Force est cependant de constater que contrairement à l’affirmation du demandeur, la décision déférée est prise non pas sur base de l’article 2 de la loi modifiée du 28 mars 1972 concernant 1° l’entrée et le séjour des étrangers ; 2° le contrôle médical des étrangers, 3° l’emploi de la main-d’œuvre étrangère, mais sur base des articles 100 et 109 à 115 de la loi du 29 août 2008 sur la libre circulation des personnes et de l’immigration, ladite base légale figurant d’ailleurs en toutes lettres sur la décision déférée.
Or, conformément à l’article 100 de la loi du 29 août 2008, « Le séjour est refusé au ressortissant de pays tiers : a) qui ne remplit pas ou plus les conditions fixées à l’article 34 ;
b) qui se maintient sur le territoire au-delà de la durée de validité de son visa ou, s’il n’est pas soumis à l’obligation du visa, au-delà de la durée de trois mois à compter de son entrée sur le territoire ; c) qui n’est pas en possession d’une autorisation de séjour valable pour une durée supérieure à trois mois ou d’une autorisation de travail si cette dernière est requise ; d) qui relève de l’article 117 », l’article 34 visant la situation du ressortissant d’un pays tiers muni d’un document de voyage valable et le cas échéant du visa requis, tandis que l’article 117 vise la situation d’un ressortissant d’un pays tiers frappé d’une décision d’éloignement prise par un Etat membre.
Force est de constater à cet égard, à l’instar du délégué du gouvernement, que le demandeur n’avance aucun moyen susceptible d’énerver la légalité de la décision déférée par rapport au cadre légal indiqué ci-avant, ni d’ailleurs un quelconque autre moyen de légalité, mais qu’il se contente de faire état de circonstances de fait qui, selon lui, empêcheraient son éloignement. Il convient en particulier de relever que le demandeur ne conteste aucun des motifs avancés par le ministre à l’appui de la décision déférée.
Force est là encore de constater, de concert avec la partie étatique, que d’éventuelles circonstances de fait qui empêcheraient l’éloignement du demandeur, si elles sont éventuellement susceptibles d’être invoquées dans le cadre de la question de l’octroi ou du refus d’une tolérance provisoire telle que prévue par l’article 22 de la loi modifiée du 5 mai 2006 relative au droit d’asile et à des formes complémentaires de protection, constituent cependant des moyens étrangers à la question du refus de séjour faisant l’objet du présent recours.
Par ailleurs, à titre superfétatoire, il ressort du dossier administratif que le prétendu empêchement consistant dans le refus des autorités libériennes de délivrer un passeport au demandeur trouve son origine dans le refus de collaboration du demandeur, celui-ci ayant purement et simplement refusé de parler aux autorités libériennes ; quant aux raisons ayant prétendument présidé à la fuite du demandeur du Libéria, il y a lieu de rappeler que par jugement du 12 octobre 2005, le tribunal administratif, statuant dans le cadre de la demande d’asile du demandeur, a rejeté les craintes afférentes mises en avant par le demandeur.

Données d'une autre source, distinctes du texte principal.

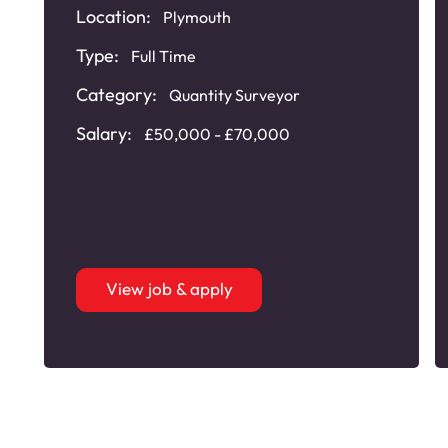
Location:
Plymouth
Type:
Full Time
Category:
Quantity Surveyor
Salary:
£50,000 - £70,000
View job & apply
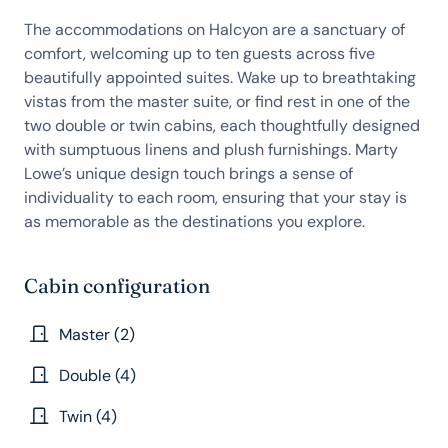
The accommodations on Halcyon are a sanctuary of
comfort, welcoming up to ten guests across five
beautifully appointed suites. Wake up to breathtaking
vistas from the master suite, or find rest in one of the
two double or twin cabins, each thoughtfully designed
with sumptuous linens and plush furnishings. Marty
Lowe’s unique design touch brings a sense of
individuality to each room, ensuring that your stay is
as memorable as the destinations you explore.
Cabin configuration
Master (2)
Double (4)
Twin (4)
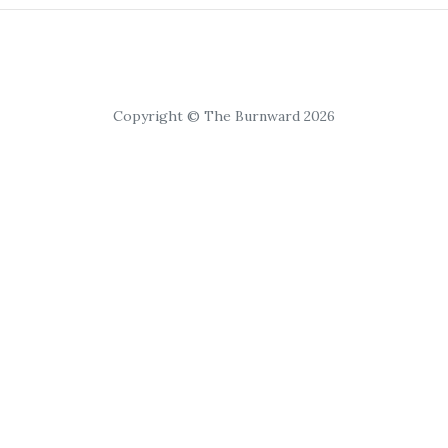
Copyright © The Burnward 2026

Il se dégage dès lors de l’ensemble des considérations qui précèdent qu’en l’état actuel du dossier et compte tenu des moyens figurant dans la requête introductive d’instance, le tribunal ne saurait utilement mettre en cause ni la légalité ni le bien-fondé de la décision déférée dans la mesure où le demandeur reste en défaut de formuler utilement un quelconque moyen de légalité, voire seulement d’invoquer une quelconque base légale susceptible d’étayer ses prétentions, étant souligné qu’il n'appartient pas au tribunal de suppléer à la carence de la partie demanderesse et de rechercher lui-même les moyens juridiques qui auraient pu se trouver à la base de ses conclusions.
Au vu de ce qui précède, le recours est à rejeter comme étant non fondé.
Par ces motifs, le tribunal administratif, première chambre, statuant contradictoirement ;
déclare le recours principal en réformation irrecevable ;
reçoit le recours subsidiaire en annulation en la forme ;
au fond, le déclare non justifié, partant en déboute ;
condamne le demandeur aux frais.
Ainsi jugé et prononcé à l’audience publique du 2 mars 2009 par :
Paulette Lenert, vice-président, Marc Sünnen, premier juge, Claude Fellens, juge, en présence du greffier en chef Arny Schmit.